Those of you who know me well are probably thinking that these words may seem odd coming from me. It's not that I dislike being an American (though I would have preferred to have been born with a rich Scottish accent), it's just that I've understood my being an American as just another part of God's providential plan and care of my life. I had no choice concerning who my parents would be or where I would be born, it just happened this way providentially. On an earlier post this morning I wrote about health care and was trying to get at the point that the Bible should not be the source of determining which political polity and philosophy I support (by the way I fully understand the controversy in this statement and perhaps will address it at a later date). In posting that blog I picked up D. G. Hart's A Secular Faith which I read at the beginning of the summer. Thumbing through it again I realized just how thankful I am to be in a country like the United States. I often get upset with the religious right trying to take back America for Christ and the other attempts to get back to the "Christian nation" of our forefathers. Hart's book helped me to realize what it actually means to be free. This past year Cassie and I have joined a Presbyterian church and have embraced the traditional doctrines of confessional Reformed theology. It was a matter of adhering to our changing consciences and there was never any threat during this time of the state interfering with our decision. We didn't have to sneak around to underground churches risking our lives, nor were we ever forced to register with the state as we came to embrace paedobaptism, with the risk of persecution (I can handle a couple of rowdy Baptists). We were only accountable to each other, taking for granted that all over the world those who come to Christ must risk their livelihood in making the same decisions that we made. Another quote from Hart's book would help to make clear what I'm trying to say:
"The United States affords Christians remarkable freedom to worship according to the demands of their religion and the dictates of their conscience, a freedom unparalleled in the records of human history. To conceive of those instances where Christians do not
receive public affirmation or state sanction for their convictions or practices as treatment
bordering on tyranny is to trivialize the many instances throughout church history of
persecution" (71).
All the bickering about the 10 Commandments in court houses, prayer in school, and holiday "crèches" only serve to trivialize what is intrinsically a divisive faith.
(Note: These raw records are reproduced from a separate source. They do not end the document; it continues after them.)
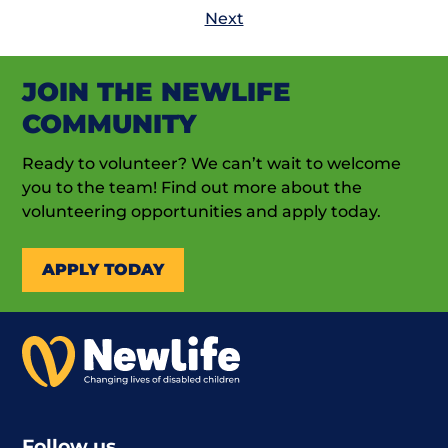
Next
JOIN THE NEWLIFE
COMMUNITY
Ready to volunteer? We can’t wait to welcome
you to the team! Find out more about the
volunteering opportunities and apply today.
APPLY TODAY
Follow us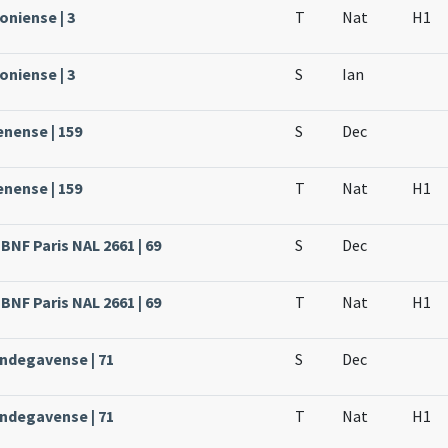
oniense | 3
T
Nat
H1
oniense | 3
S
Ian
enense | 159
S
Dec
enense | 159
T
Nat
H1
BNF Paris NAL 2661 | 69
S
Dec
BNF Paris NAL 2661 | 69
T
Nat
H1
Andegavense | 71
S
Dec
Andegavense | 71
T
Nat
H1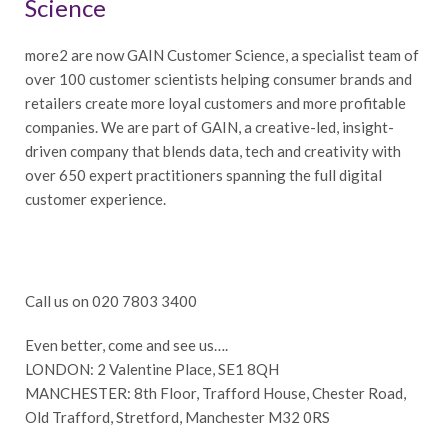
Science
more2 are now GAIN Customer Science, a specialist team of
over 100 customer scientists helping consumer brands and
retailers create more loyal customers and more profitable
companies. We are part of GAIN, a creative-led, insight-
driven company that blends data, tech and creativity with
over 650 expert practitioners spanning the full digital
customer experience.
Call us on 020 7803 3400
Even better, come and see us….
LONDON: 2 Valentine Place, SE1 8QH
MANCHESTER: 8th Floor, Trafford House, Chester Road,
Old Trafford, Stretford, Manchester M32 0RS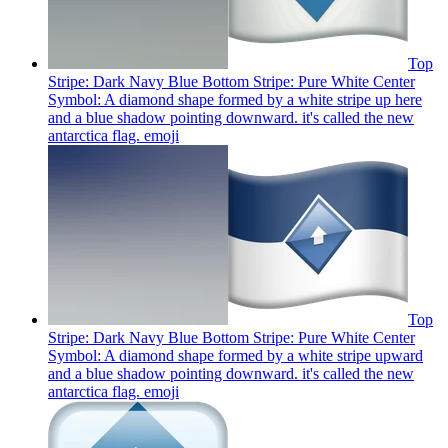
Top
Stripe: Dark Navy Blue Bottom Stripe: Pure White Center
Symbol: A diamond shape formed by a white stripe up here
and a blue shadow pointing downward. it's called the new
antarctica flag.
emoji
Top
Stripe: Dark Navy Blue Bottom Stripe: Pure White Center
Symbol: A diamond shape formed by a white stripe upward
and a blue shadow pointing downward. it's called the new
antarctica flag.
emoji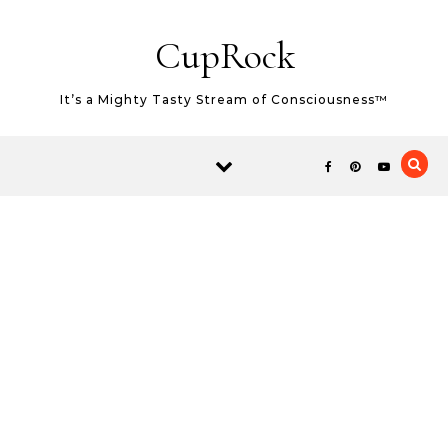
Skip to content
CupRock
It’s a Mighty Tasty Stream of Consciousness™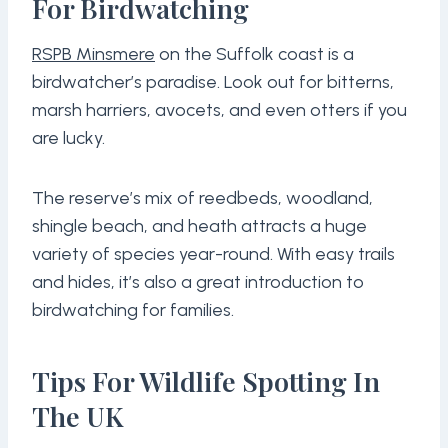
For Birdwatching
RSPB Minsmere
on the Suffolk coast is a
birdwatcher’s paradise. Look out for bitterns,
marsh harriers, avocets, and even otters if you
are lucky.
The reserve’s mix of reedbeds, woodland,
shingle beach, and heath attracts a huge
variety of species year-round. With easy trails
and hides, it’s also a great introduction to
birdwatching for families.
Tips For Wildlife Spotting In
The UK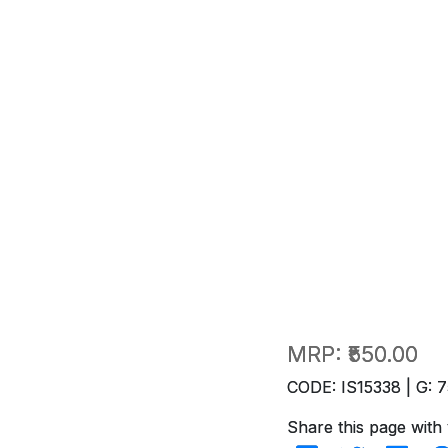
MRP:
₹550.00
CODE: IS15338 | G: 7
Share this page with 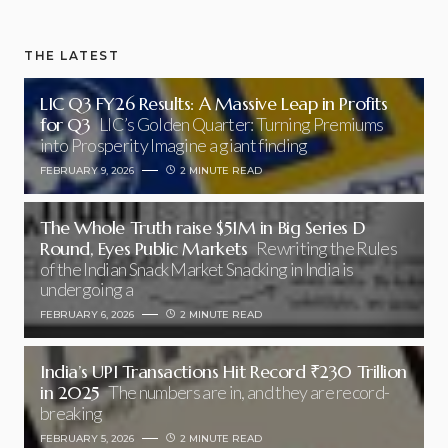
THE LATEST
LIC Q3 FY26 Results: A Massive Leap in Profits
for Q3
LIC’s Golden Quarter: Turning Premiums
into Prosperity Imagine a giant finding
FEBRUARY 9, 2026
2 MINUTE READ
The Whole Truth raise $51M in Big Series D
Round, Eyes Public Markets
Rewriting the Rules
of the Indian Snack Market Snacking in India is
undergoing a
FEBRUARY 6, 2026
2 MINUTE READ
India’s UPI Transactions Hit Record ₹230 Trillion
in 2025
The numbers are in, and they are record-
breaking
FEBRUARY 5, 2026
2 MINUTE READ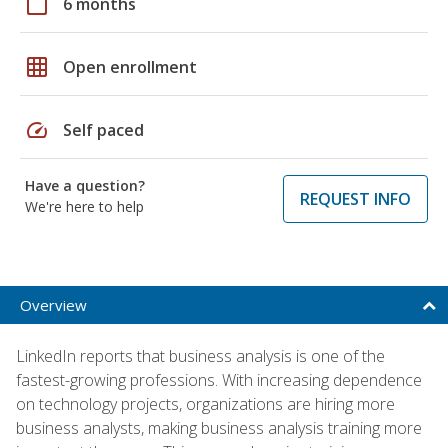
calendar_today
6 months
grid_on
Open enrollment
speed
Self paced
Have a question?
REQUEST INFO
We're here to help
Overview
LinkedIn reports that business analysis is one of the
fastest-growing professions. With increasing dependence
on technology projects, organizations are hiring more
business analysts, making business analysis training more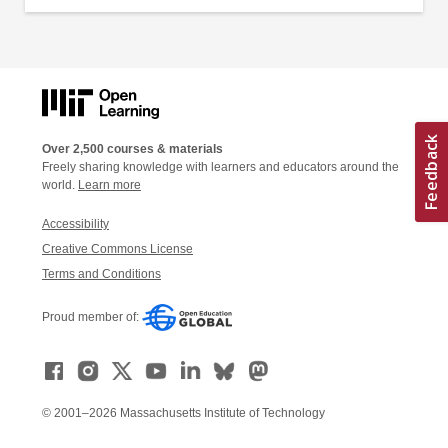
Over 2,500 courses & materials
Freely sharing knowledge with learners and educators around the
world.
Learn more
Accessibility
Creative Commons License
Terms and Conditions
Proud member of:
© 2001–2026 Massachusetts Institute of Technology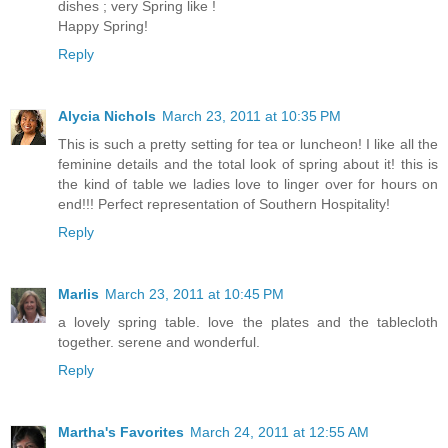
dishes ; very Spring like !
Happy Spring!
Reply
Alycia Nichols
March 23, 2011 at 10:35 PM
This is such a pretty setting for tea or luncheon! I like all the
feminine details and the total look of spring about it! this is
the kind of table we ladies love to linger over for hours on
end!!! Perfect representation of Southern Hospitality!
Reply
Marlis
March 23, 2011 at 10:45 PM
a lovely spring table. love the plates and the tablecloth
together. serene and wonderful.
Reply
Martha's Favorites
March 24, 2011 at 12:55 AM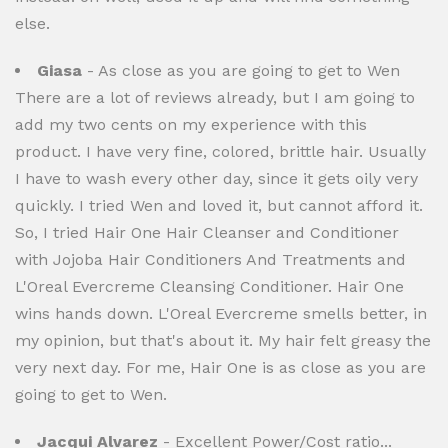
else.
Giasa
- As close as you are going to get to Wen
There are a lot of reviews already, but I am going to
add my two cents on my experience with this
product. I have very fine, colored, brittle hair. Usually
I have to wash every other day, since it gets oily very
quickly. I tried Wen and loved it, but cannot afford it.
So, I tried Hair One Hair Cleanser and Conditioner
with Jojoba Hair Conditioners And Treatments and
L'Oreal Evercreme Cleansing Conditioner. Hair One
wins hands down. L'Oreal Evercreme smells better, in
my opinion, but that's about it. My hair felt greasy the
very next day. For me, Hair One is as close as you are
going to get to Wen.
Jacqui Alvarez
- Excellent Power/Cost ratio...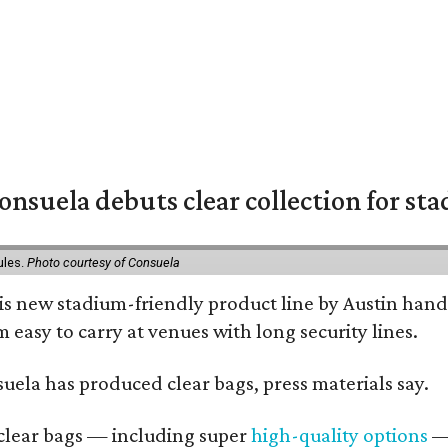
nsuela debuts clear collection for st
ules.
Photo courtesy of Consuela
his new stadium-friendly product line by Austin hand
 easy to carry at venues with long security lines.
nsuela has produced clear bags, press materials say.
d clear bags — including super
high-quality options
— 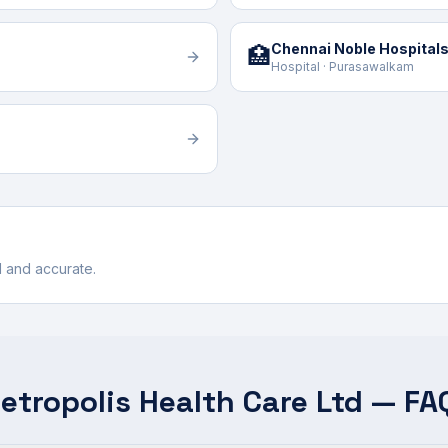
Chennai Noble Hospitals
🏥
Hospital · Purasawalkam
ul and accurate.
etropolis Health Care Ltd — FA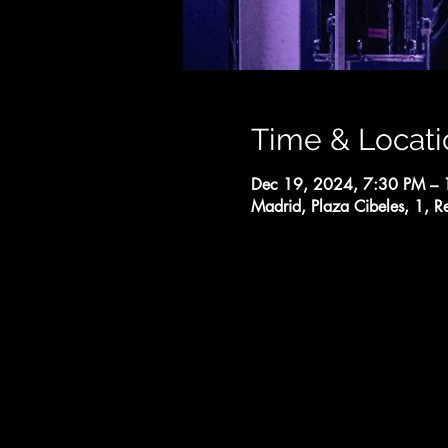
Time & Locati
Dec 19, 2024, 7:30 PM –
Madrid, Plaza Cibeles, 1, R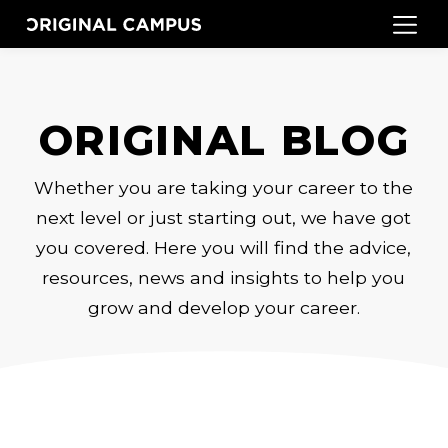
ORIGINAL BLOG
Whether you are taking your career to the
next level or just starting out, we have got
you covered. Here you will find the advice,
resources, news and insights to help you
grow and develop your career.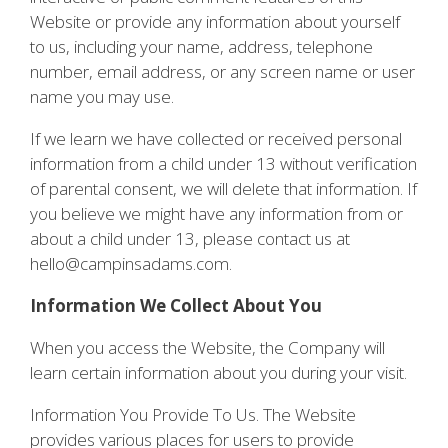
Website or provide any information about yourself
to us, including your name, address, telephone
number, email address, or any screen name or user
name you may use.
If we learn we have collected or received personal
information from a child under 13 without verification
of parental consent, we will delete that information. If
you believe we might have any information from or
about a child under 13, please contact us at
hello@campinsadams.com.
Information We Collect About You
When you access the Website, the Company will
learn certain information about you during your visit.
Information You Provide To Us. The Website
provides various places for users to provide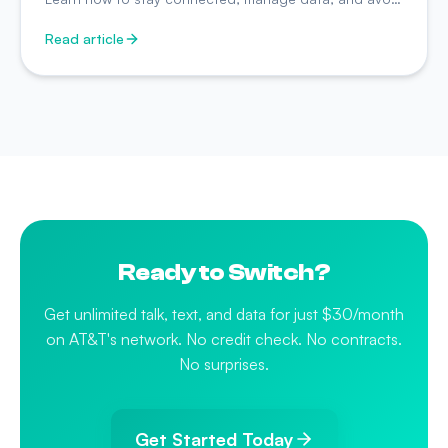
surprise charges while traveling.
Read article
Ready to Switch?
Get unlimited talk, text, and data for just $30/month
on AT&T's network. No credit check. No contracts.
No surprises.
Get Started Today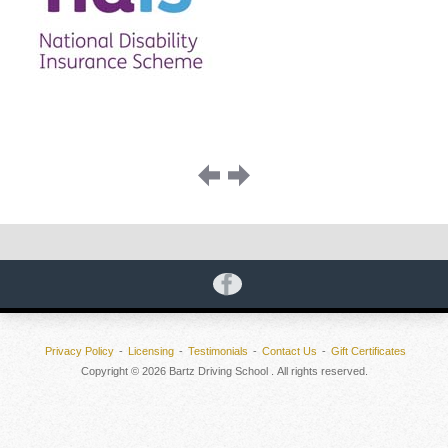
Image
navigation
Privacy Policy
Licensing
Testimonials
Contact Us
Gift Certificates
Copyright © 2026 Bartz Driving School . All rights reserved.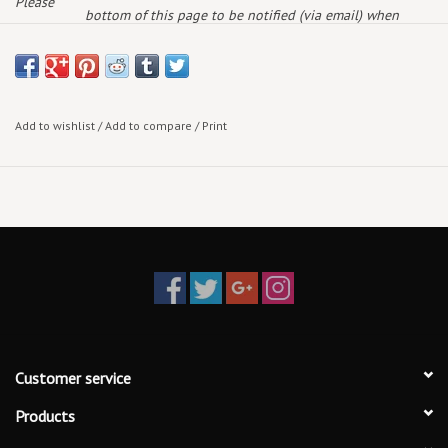
Please
bottom of this page to be notified (via email) when
note:
more arrive!
Add to wishlist
/
Add to compare
/
Print
Customer service
Products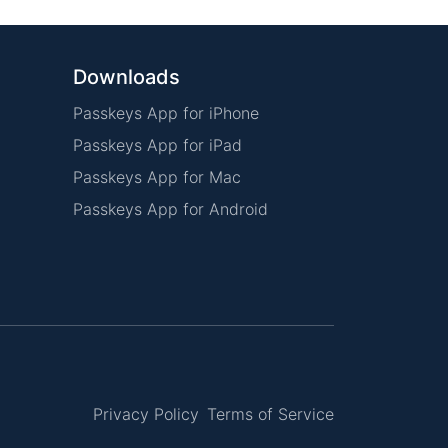
Downloads
Passkeys App for iPhone
Passkeys App for iPad
Passkeys App for Mac
Passkeys App for Android
Privacy Policy
Terms of Service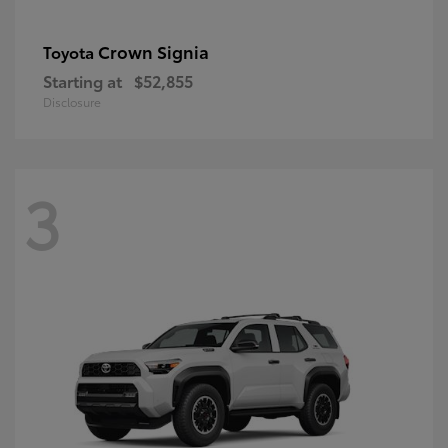
Crown Signia
Toyota
Starting at
$52,855
Disclosure
3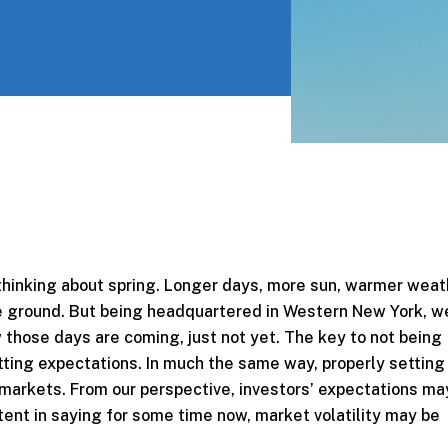
 thinking about spring. Longer days, more sun, warmer weat
 ground. But being headquartered in Western New York, w
 those days are coming, just not yet. The key to not being
tting expectations. In much the same way, properly setting
al markets. From our perspective, investors’ expectations m
stent in saying for some time now, market volatility may be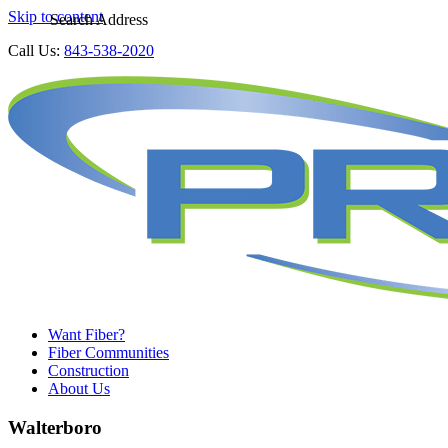
Skip to content
Search Address
Call Us:
843-538-2020
Want Fiber?
Fiber Communities
Construction
About Us
Walterboro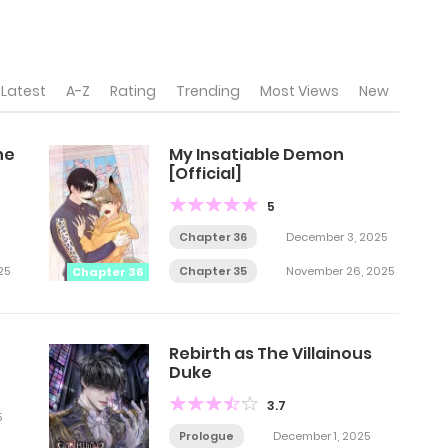
Latest
A-Z
Rating
Trending
Most Views
New
he
My Insatiable Demon
[Official]
5
Chapter 36
December 3, 2025
25
Chapter 35
November 26, 2025
Chapter 36
Rebirth as The Villainous
Duke
3.7
5
Prologue
December 1, 2025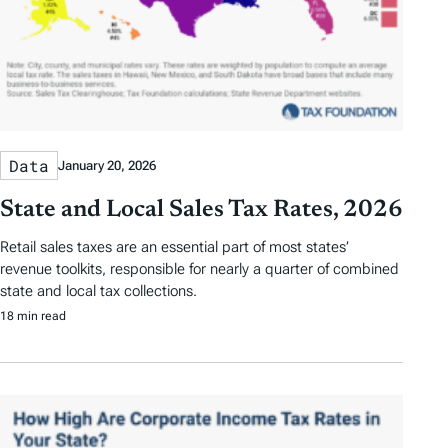
Data
January 20, 2026
State and Local Sales Tax Rates, 2026
Retail sales taxes are an essential part of most states’
revenue toolkits, responsible for nearly a quarter of combined
state and local tax collections.
18 min read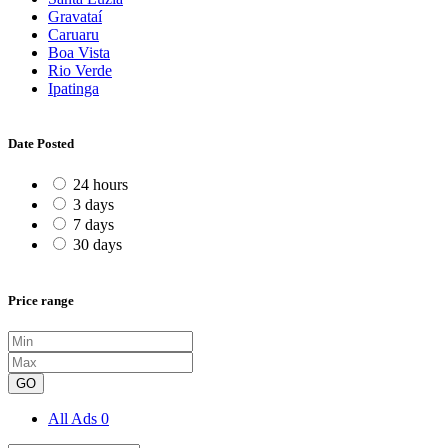
Gravataí
Caruaru
Boa Vista
Rio Verde
Ipatinga
Date Posted
24 hours
3 days
7 days
30 days
Price range
GO
All Ads
0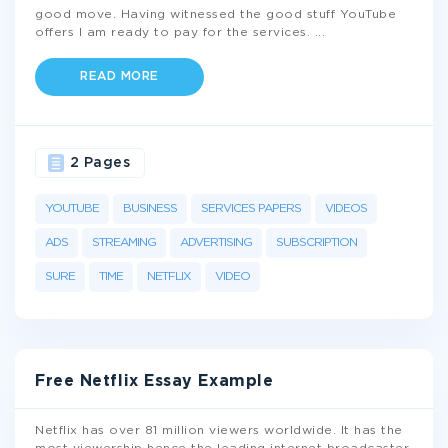
good move. Having witnessed the good stuff YouTube
offers I am ready to pay for the services.
...
READ MORE
2 Pages
YOUTUBE
BUSINESS
SERVICES PAPERS
VIDEOS
ADS
STREAMING
ADVERTISING
SUBSCRIPTION
SURE
TIME
NETFLIX
VIDEO
Free Netflix Essay Example
Netflix has over 81 million viewers worldwide. It has the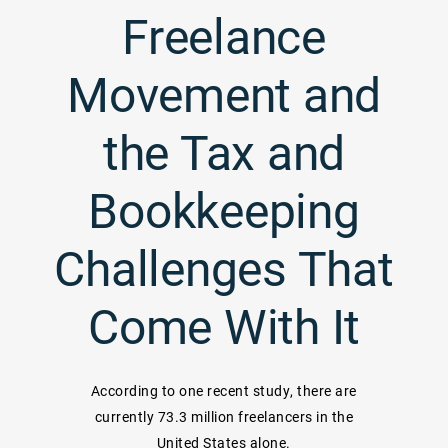
Freelance
Movement and
the Tax and
Bookkeeping
Challenges That
Come With It
According to one recent study, there are
currently 73.3 million freelancers in the
United States alone.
May Christians in this country realize the blessings that we actually do have. The blessings that really count. I have no desire to impose my beliefs on others by making their children pray in Jesus' name or however else I can force Jesus onto them. I do have a desire and a need to hear the Word preached and my faith nourished by receiving the Lord's Supper every Lord's Day, as well as proclaim and share the Gospel with my neighbor without fear of state-sponsored persecution. I am grateful for the freedom I have in this country. Perhaps my teenage rebellion is finally wearing off.